Content starts

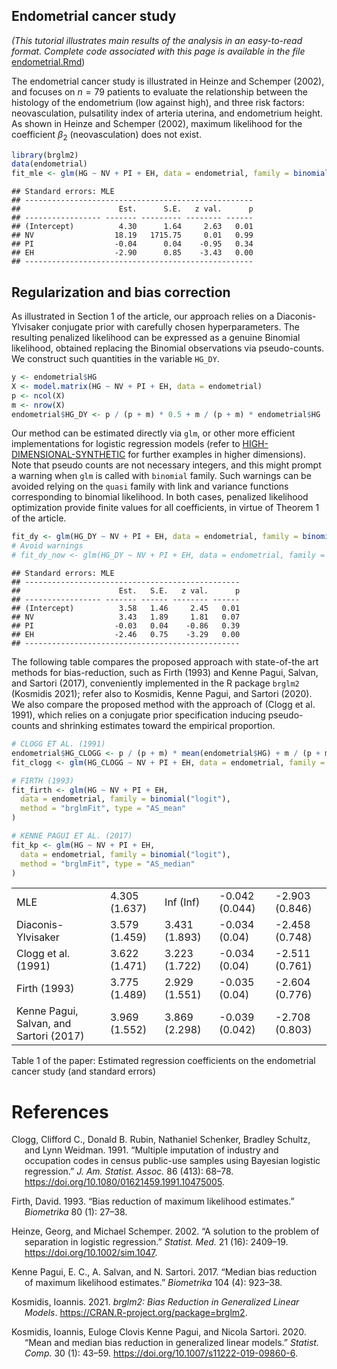 ## Endometrial cancer study

*(This tutorial illustrates main results of the analysis in an
easy-to-read format. Complete code associated with this page is
available in the file*
[endometrial.Rmd](https://github.com/tommasorigon/logistic-bias-reduction/blob/main/ENDOMETRIAL/endometrial.Rmd))

The endometrial cancer study is illustrated in Heinze and Schemper
(2002), and focuses on *n* = 79 patients to evaluate the relationship
between the histology of the endometrium (low against high), and three
risk factors: neovasculation, pulsatility index of arteria uterina, and
endometrium height. As shown in Heinze and Schemper (2002), maximum
likelihood for the coefficient *β*<sub>2</sub> (neovasculation) does not
exist.

``` r
library(brglm2)
data(endometrial)
fit_mle <- glm(HG ~ NV + PI + EH, data = endometrial, family = binomial("logit"))
```

    ## Standard errors: MLE
    ## ---------------------------------------------------
    ##                      Est.      S.E.   z val.      p
    ## ----------------- ------- --------- -------- ------
    ## (Intercept)          4.30      1.64     2.63   0.01
    ## NV                  18.19   1715.75     0.01   0.99
    ## PI                  -0.04      0.04    -0.95   0.34
    ## EH                  -2.90      0.85    -3.43   0.00
    ## ---------------------------------------------------

## Regularization and bias correction

As illustrated in Section 1 of the article, our approach relies on a
Diaconis-Ylvisaker conjugate prior with carefully chosen
hyperparameters. The resulting penalized likelihood can be expressed as
a genuine Binomial likelihood, obtained replacing the Binomial
observations via pseudo-counts. We construct such quantities in the
variable `HG_DY`.

``` r
y <- endometrial$HG
X <- model.matrix(HG ~ NV + PI + EH, data = endometrial)
p <- ncol(X)
m <- nrow(X)
endometrial$HG_DY <- p / (p + m) * 0.5 + m / (p + m) * endometrial$HG
```

Our method can be estimated directly via `glm`, or other more efficient
implementations for logistic regression models (refer to
[HIGH-DIMENSIONAL-SYNTHETIC](../HIGH-DIMENSIONAL-SYNTHETIC) for further
examples in higher dimensions). Note that pseudo counts are not
necessary integers, and this might prompt a warning when `glm` is called
with `binomial` family. Such warnings can be avoided relying on the
`quasi` family with link and variance functions corresponding to
binomial likelihood. In both cases, penalized likelihood optimization
provide finite values for all coefficients, in virtue of Theorem 1 of
the article.

``` r
fit_dy <- glm(HG_DY ~ NV + PI + EH, data = endometrial, family = binomial("logit"))
# Avoid warnings
# fit_dy_now <- glm(HG_DY ~ NV + PI + EH, data = endometrial, family = quasi(link = "logit",variance = "mu(1-mu)"))
```

    ## Standard errors: MLE
    ## ------------------------------------------------
    ##                      Est.   S.E.   z val.      p
    ## ----------------- ------- ------ -------- ------
    ## (Intercept)          3.58   1.46     2.45   0.01
    ## NV                   3.43   1.89     1.81   0.07
    ## PI                  -0.03   0.04    -0.86   0.39
    ## EH                  -2.46   0.75    -3.29   0.00
    ## ------------------------------------------------

The following table compares the proposed approach with state-of-the art
methods for bias-reduction, such as Firth (1993) and Kenne Pagui,
Salvan, and Sartori (2017), conveniently implemented in the R package
`brglm2` (Kosmidis 2021); refer also to Kosmidis, Kenne Pagui, and
Sartori (2020). We also compare the proposed method with the approach of
(Clogg et al. 1991), which relies on a conjugate prior specification
inducing pseudo-counts and shrinking estimates toward the empirical
proportion.

``` r
# CLOGG ET AL. (1991)
endometrial$HG_CLOGG <- p / (p + m) * mean(endometrial$HG) + m / (p + m) * endometrial$HG
fit_clogg <- glm(HG_CLOGG ~ NV + PI + EH, data = endometrial, family = binomial("logit"))

# FIRTH (1993)
fit_firth <- glm(HG ~ NV + PI + EH,
  data = endometrial, family = binomial("logit"),
  method = "brglmFit", type = "AS_mean"
)

# KENNE PAGUI ET AL. (2017)
fit_kp <- glm(HG ~ NV + PI + EH,
  data = endometrial, family = binomial("logit"),
  method = "brglmFit", type = "AS_median"
)
```

|                                         |               |               |                |                |
|:----------------------------------------|:--------------|:--------------|:---------------|:---------------|
| MLE                                     | 4.305 (1.637) | Inf (Inf)     | -0.042 (0.044) | -2.903 (0.846) |
| Diaconis-Ylvisaker                      | 3.579 (1.459) | 3.431 (1.893) | -0.034 (0.04)  | -2.458 (0.748) |
| Clogg et al. (1991)                     | 3.622 (1.471) | 3.223 (1.722) | -0.034 (0.04)  | -2.511 (0.761) |
| Firth (1993)                            | 3.775 (1.489) | 2.929 (1.551) | -0.035 (0.04)  | -2.604 (0.776) |
| Kenne Pagui, Salvan, and Sartori (2017) | 3.969 (1.552) | 3.869 (2.298) | -0.039 (0.042) | -2.708 (0.803) |

Table 1 of the paper: Estimated regression coefficients on the
endometrial cancer study (and standard errors)

# References

<div id="refs" class="references csl-bib-body hanging-indent">

<div id="ref-Clogg1991" class="csl-entry">

Clogg, Clifford C., Donald B. Rubin, Nathaniel Schenker, Bradley
Schultz, and Lynn Weidman. 1991. “<span class="nocase">Multiple
imputation of industry and occupation codes in census public-use samples
using Bayesian logistic regression</span>.” *J. Am. Statist. Assoc.* 86
(413): 68–78. <https://doi.org/10.1080/01621459.1991.10475005>.

</div>

<div id="ref-Firth1993" class="csl-entry">

Firth, David. 1993. “<span class="nocase">Bias reduction of maximum
likelihood estimates</span>.” *Biometrika* 80 (1): 27–38.

</div>

<div id="ref-Heinze2002" class="csl-entry">

Heinze, Georg, and Michael Schemper. 2002. “<span class="nocase">A
solution to the problem of separation in logistic regression</span>.”
*Statist. Med.* 21 (16): 2409–19. <https://doi.org/10.1002/sim.1047>.

</div>

<div id="ref-Pagui2017" class="csl-entry">

Kenne Pagui, E. C., A. Salvan, and N. Sartori. 2017. “<span
class="nocase">Median bias reduction of maximum likelihood
estimates</span>.” *Biometrika* 104 (4): 923–38.

</div>

<div id="ref-brglm2" class="csl-entry">

Kosmidis, Ioannis. 2021. *<span class="nocase">brglm2</span>: Bias
Reduction in Generalized Linear Models*.
<https://CRAN.R-project.org/package=brglm2>.

</div>

<div id="ref-Kosmidis2020" class="csl-entry">

Kosmidis, Ioannis, Euloge Clovis Kenne Pagui, and Nicola Sartori. 2020.
“<span class="nocase">Mean and median bias reduction in generalized
linear models</span>.” *Statist. Comp.* 30 (1): 43–59.
<https://doi.org/10.1007/s11222-019-09860-6>.

</div>

</div>
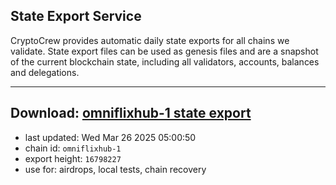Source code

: ## State Export Service
CryptoCrew provides automatic daily state exports for all chains we validate. State export files can be used as genesis files and are a snapshot of the current blockchain state, including all validators, accounts, balances and delegations.

---
**Download: [omniflixhub-1 state export](https://dl-eu2.ccvalidators.com/SERVICE/omniflixhub/omniflixhub-1_export_16798227.json)**
---

- last updated: Wed Mar 26 2025 05:00:50
- chain id: `omniflixhub-1`
- export height: `16798227`
- use for: airdrops, local tests, chain recovery
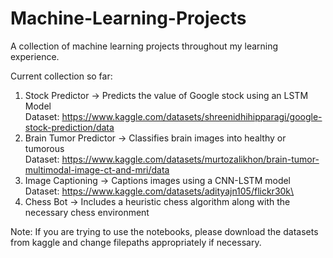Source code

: # Machine-Learning-Projects
A collection of machine learning projects throughout my learning experience.

Current collection so far: 
  1.  Stock Predictor -> Predicts the value of Google stock using an LSTM Model\
      Dataset: https://www.kaggle.com/datasets/shreenidhihipparagi/google-stock-prediction/data
  2.  Brain Tumor Predictor -> Classifies brain images into healthy or tumorous\
      Dataset: https://www.kaggle.com/datasets/murtozalikhon/brain-tumor-multimodal-image-ct-and-mri/data
  3.  Image Captioning -> Captions images using a CNN-LSTM model\
      Dataset: https://www.kaggle.com/datasets/adityajn105/flickr30k\
4. Chess Bot -> Includes a heuristic chess algorithm along with the necessary chess environment

Note: If you are trying to use the notebooks, please download the datasets from kaggle and change filepaths appropriately if necessary.
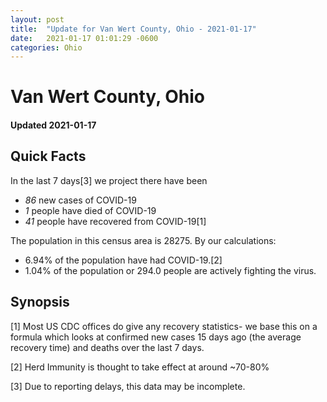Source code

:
 ```yaml
---
layout: post
title:  "Update for Van Wert County, Ohio - 2021-01-17"
date:   2021-01-17 01:01:29 -0600
categories: Ohio
---
```


# Van Wert County, Ohio
#### Updated 2021-01-17

## Quick Facts

In the last 7 days[3] we project there have been
- *86* new cases of COVID-19
- *1* people have died of COVID-19
- *41* people have recovered from COVID-19[1]

The population in this census area is 28275. By our calculations:
- 6.94% of the population have had COVID-19.[2]
- 1.04% of the population or 294.0 people are actively fighting the virus.

## Synopsis




[1] Most US CDC offices do give any recovery statistics- we base this on a formula which looks at confirmed new cases
15 days ago (the average recovery time) and deaths over the last 7 days.

[2] Herd Immunity is thought to take effect at around ~70-80%

[3] Due to reporting delays, this data may be incomplete.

Content ends

> _YOUR GOAL_: From the records above, pull out every line containing the word "also".

> _ANSWER SECTION_:
`brglm2` (Kosmidis 2021); refer also to Kosmidis, Kenne Pagui, and
Sartori (2020). We also compare the proposed method with the approach of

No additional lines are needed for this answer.